Among the report’s findings:
- At the University of Wisconsin – Madison, the number of full-time administrators ?per 100 students increased by 32 percent between 1993 and 2007, while full-time employees engaged ?in instruction, research, and service increased by only 5 percent.
- UW-Madison, the UW System’s flagship university, employs 14.4 full-time ?administrators per 100 students, compared to only 7.4 teachers and researchers.
- At the University of Wisconsin – Milwaukee the number of full-time administrators per 100 ?students grew by 2 percent between 1993 and 2007, while the number of full-time teachers, ?researchers, and service-providers actually declined by 3 percent.
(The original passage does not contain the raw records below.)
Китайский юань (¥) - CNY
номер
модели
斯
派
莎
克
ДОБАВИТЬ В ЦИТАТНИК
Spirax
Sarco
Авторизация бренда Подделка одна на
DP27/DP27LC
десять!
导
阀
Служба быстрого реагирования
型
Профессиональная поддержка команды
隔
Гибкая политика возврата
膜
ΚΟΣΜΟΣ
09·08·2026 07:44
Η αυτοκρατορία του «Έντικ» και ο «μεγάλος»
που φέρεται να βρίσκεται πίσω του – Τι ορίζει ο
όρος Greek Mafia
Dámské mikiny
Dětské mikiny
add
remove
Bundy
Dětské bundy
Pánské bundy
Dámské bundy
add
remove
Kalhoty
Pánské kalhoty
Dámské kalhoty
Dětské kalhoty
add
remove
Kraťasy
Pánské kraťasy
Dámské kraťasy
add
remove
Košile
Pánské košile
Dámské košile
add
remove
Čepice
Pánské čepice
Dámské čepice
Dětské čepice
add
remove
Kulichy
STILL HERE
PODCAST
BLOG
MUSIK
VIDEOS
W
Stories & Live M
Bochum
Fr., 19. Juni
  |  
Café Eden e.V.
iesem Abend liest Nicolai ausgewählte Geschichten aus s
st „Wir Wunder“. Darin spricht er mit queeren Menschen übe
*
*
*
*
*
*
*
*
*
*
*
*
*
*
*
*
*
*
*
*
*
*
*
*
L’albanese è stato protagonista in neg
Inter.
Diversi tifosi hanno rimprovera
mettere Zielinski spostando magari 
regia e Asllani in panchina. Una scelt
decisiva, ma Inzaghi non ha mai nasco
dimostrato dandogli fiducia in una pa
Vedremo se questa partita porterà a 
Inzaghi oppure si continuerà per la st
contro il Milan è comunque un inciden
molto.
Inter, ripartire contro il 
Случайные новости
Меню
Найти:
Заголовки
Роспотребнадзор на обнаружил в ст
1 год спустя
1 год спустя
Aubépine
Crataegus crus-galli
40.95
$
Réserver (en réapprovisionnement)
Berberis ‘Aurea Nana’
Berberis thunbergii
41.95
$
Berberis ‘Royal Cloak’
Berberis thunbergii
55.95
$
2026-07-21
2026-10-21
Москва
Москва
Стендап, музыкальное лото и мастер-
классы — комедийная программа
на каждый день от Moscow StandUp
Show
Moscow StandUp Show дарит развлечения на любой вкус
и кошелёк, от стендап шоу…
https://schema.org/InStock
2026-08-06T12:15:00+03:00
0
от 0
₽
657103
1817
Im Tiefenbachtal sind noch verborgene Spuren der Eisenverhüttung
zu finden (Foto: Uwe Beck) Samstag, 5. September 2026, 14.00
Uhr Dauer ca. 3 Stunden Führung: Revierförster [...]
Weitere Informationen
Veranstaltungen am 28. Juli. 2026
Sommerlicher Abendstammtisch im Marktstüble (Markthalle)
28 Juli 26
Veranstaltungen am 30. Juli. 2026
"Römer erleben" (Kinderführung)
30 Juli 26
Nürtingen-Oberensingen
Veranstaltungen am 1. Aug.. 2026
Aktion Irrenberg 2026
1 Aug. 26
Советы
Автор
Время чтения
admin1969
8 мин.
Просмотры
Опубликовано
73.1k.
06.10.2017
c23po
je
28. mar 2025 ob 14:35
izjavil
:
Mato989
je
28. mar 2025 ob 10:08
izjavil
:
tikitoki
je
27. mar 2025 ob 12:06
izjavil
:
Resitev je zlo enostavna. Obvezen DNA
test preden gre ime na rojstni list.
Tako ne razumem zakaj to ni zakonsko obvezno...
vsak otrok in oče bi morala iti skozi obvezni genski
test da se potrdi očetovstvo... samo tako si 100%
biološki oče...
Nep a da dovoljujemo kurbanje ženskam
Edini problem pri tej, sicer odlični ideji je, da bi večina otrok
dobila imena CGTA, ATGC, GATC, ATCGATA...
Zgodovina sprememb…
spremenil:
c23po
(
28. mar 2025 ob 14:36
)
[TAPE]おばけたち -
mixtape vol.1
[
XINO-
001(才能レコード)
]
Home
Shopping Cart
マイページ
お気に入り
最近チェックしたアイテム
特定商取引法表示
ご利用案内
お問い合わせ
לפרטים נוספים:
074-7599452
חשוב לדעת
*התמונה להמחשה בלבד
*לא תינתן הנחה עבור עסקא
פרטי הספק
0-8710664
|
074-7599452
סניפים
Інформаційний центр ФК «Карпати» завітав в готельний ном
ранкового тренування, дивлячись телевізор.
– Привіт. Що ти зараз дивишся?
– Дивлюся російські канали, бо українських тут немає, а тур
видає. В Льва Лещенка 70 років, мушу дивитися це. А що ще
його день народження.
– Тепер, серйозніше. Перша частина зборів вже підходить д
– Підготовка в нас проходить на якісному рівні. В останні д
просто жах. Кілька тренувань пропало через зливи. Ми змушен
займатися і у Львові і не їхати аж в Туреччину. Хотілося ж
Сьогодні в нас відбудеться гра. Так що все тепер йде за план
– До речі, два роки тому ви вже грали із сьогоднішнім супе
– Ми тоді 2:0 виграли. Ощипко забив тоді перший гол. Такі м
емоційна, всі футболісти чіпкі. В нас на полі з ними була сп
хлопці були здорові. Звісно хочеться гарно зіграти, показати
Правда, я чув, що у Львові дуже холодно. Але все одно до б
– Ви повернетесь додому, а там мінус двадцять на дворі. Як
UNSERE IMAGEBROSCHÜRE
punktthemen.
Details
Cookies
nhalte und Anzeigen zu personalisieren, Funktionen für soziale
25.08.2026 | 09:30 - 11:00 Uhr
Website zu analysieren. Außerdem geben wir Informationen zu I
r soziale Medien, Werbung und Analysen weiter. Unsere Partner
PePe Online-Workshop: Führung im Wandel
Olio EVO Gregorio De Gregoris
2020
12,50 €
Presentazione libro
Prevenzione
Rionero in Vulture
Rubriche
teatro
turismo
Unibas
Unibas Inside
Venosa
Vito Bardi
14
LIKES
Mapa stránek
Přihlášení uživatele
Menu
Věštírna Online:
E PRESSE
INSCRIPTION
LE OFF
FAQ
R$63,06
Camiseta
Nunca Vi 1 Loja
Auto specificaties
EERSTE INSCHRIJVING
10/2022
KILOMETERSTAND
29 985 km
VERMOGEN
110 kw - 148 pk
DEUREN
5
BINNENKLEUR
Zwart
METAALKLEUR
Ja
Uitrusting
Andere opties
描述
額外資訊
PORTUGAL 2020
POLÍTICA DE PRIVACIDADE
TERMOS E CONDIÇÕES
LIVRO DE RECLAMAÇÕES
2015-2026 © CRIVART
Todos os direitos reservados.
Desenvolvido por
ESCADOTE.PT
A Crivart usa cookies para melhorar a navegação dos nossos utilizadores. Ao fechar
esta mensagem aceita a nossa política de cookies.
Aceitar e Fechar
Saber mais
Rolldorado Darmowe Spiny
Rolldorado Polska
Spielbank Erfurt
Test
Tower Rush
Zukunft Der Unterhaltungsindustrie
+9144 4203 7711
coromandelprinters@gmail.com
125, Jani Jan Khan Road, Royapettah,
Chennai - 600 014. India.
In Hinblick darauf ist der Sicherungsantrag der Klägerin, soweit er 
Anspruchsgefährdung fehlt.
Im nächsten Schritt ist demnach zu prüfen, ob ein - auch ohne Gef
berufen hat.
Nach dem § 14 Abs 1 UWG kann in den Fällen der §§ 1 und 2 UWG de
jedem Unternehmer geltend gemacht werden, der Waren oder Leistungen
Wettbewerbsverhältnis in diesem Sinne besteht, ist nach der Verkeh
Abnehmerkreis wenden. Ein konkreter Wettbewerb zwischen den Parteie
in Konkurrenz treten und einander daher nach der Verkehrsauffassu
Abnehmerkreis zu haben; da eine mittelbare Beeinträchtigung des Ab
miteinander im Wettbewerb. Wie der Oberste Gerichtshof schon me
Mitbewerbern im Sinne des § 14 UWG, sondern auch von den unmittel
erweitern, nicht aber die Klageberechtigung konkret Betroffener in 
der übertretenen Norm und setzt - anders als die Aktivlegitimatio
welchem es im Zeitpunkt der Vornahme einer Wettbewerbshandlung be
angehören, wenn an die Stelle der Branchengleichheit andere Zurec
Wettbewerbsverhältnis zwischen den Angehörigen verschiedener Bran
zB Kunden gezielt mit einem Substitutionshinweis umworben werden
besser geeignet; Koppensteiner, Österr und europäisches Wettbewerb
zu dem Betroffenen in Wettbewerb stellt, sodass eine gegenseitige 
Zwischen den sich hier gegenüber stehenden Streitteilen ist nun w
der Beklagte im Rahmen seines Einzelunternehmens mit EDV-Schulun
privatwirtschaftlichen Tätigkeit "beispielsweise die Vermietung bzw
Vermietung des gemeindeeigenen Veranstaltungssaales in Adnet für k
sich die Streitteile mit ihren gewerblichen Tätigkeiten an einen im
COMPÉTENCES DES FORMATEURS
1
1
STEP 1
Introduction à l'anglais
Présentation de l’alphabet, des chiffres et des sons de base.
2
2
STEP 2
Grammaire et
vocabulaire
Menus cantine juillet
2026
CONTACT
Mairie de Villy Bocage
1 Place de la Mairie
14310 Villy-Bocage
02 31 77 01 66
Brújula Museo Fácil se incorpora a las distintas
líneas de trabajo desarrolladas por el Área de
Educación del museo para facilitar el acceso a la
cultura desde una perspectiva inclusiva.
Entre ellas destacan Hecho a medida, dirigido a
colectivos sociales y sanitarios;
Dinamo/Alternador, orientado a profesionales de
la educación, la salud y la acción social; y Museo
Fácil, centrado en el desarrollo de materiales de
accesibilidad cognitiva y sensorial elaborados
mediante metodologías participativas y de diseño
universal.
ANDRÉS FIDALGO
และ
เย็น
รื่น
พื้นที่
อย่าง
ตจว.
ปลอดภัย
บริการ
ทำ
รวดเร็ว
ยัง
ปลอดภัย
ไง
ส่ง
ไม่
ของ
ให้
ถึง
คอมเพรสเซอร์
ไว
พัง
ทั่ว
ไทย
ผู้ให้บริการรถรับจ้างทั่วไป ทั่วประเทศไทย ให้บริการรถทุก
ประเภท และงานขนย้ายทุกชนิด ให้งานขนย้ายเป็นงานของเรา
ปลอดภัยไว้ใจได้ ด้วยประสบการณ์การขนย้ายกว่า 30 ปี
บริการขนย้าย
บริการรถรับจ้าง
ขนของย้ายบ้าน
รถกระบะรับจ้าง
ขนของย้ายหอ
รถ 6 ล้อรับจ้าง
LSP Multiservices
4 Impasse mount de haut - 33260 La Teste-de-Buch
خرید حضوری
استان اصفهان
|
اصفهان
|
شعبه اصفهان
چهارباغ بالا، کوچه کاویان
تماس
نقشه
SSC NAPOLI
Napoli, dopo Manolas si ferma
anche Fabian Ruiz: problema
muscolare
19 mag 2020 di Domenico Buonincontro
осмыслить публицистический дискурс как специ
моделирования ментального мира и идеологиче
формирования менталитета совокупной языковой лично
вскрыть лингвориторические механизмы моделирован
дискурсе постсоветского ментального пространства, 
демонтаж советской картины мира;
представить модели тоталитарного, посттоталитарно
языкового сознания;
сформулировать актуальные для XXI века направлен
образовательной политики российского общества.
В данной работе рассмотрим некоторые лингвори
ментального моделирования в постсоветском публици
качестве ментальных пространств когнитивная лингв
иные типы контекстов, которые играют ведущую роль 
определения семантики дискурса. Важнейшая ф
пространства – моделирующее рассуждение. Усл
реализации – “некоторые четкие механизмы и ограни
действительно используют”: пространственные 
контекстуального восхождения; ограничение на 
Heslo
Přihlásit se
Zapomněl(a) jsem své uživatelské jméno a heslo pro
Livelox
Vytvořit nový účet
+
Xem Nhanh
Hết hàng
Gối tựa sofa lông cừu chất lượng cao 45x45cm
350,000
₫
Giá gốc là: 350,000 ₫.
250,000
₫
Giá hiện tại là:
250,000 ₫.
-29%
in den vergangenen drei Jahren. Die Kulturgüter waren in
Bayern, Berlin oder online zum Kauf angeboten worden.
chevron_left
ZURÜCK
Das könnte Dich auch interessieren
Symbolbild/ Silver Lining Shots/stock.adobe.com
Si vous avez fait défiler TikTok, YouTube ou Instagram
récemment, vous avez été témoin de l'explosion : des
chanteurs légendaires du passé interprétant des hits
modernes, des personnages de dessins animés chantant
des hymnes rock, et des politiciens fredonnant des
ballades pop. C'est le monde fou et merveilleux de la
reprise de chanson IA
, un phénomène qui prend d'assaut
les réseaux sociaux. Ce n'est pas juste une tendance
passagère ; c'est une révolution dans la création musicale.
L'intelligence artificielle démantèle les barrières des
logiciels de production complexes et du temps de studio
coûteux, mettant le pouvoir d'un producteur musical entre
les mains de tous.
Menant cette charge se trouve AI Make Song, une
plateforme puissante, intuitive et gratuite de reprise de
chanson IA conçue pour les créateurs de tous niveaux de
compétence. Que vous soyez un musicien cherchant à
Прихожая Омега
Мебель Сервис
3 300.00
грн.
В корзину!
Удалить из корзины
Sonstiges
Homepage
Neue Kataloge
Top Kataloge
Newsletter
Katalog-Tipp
- UWM employs 3.6 full-time ?administrators per 100 students, compared to 3.5 teachers and researchers.
Nationally, between 1993 and 2007, the number of full-time administrators per 100 students at America’s leading universities grew by 39 percent, while the number of employees engaged in teaching, research or service only grew by 18 percent.
Inflation-adjusted spending on administration per student increased by 61 percent during the same period, while instructional spending per student rose 39 percent.
The report’s authors assert that a significant reason for the administrative bloat is that students pay only a small portion of administrative costs. They note that a lion’s share of most universities’ resources come from the federal and state governments as well as private gifts and fees for non-educational services. The large and increasing rate of government subsidy for higher education facilitates administrative bloat by insulating students from the costs, they say.
“If there are any universities realizing economies of scale to reduce their costs per student as their enrollments grow, there is no sign of it among these leading universities,” the report concludes.
Reducing government subsidies would do much to make universities more efficient, the authors argue.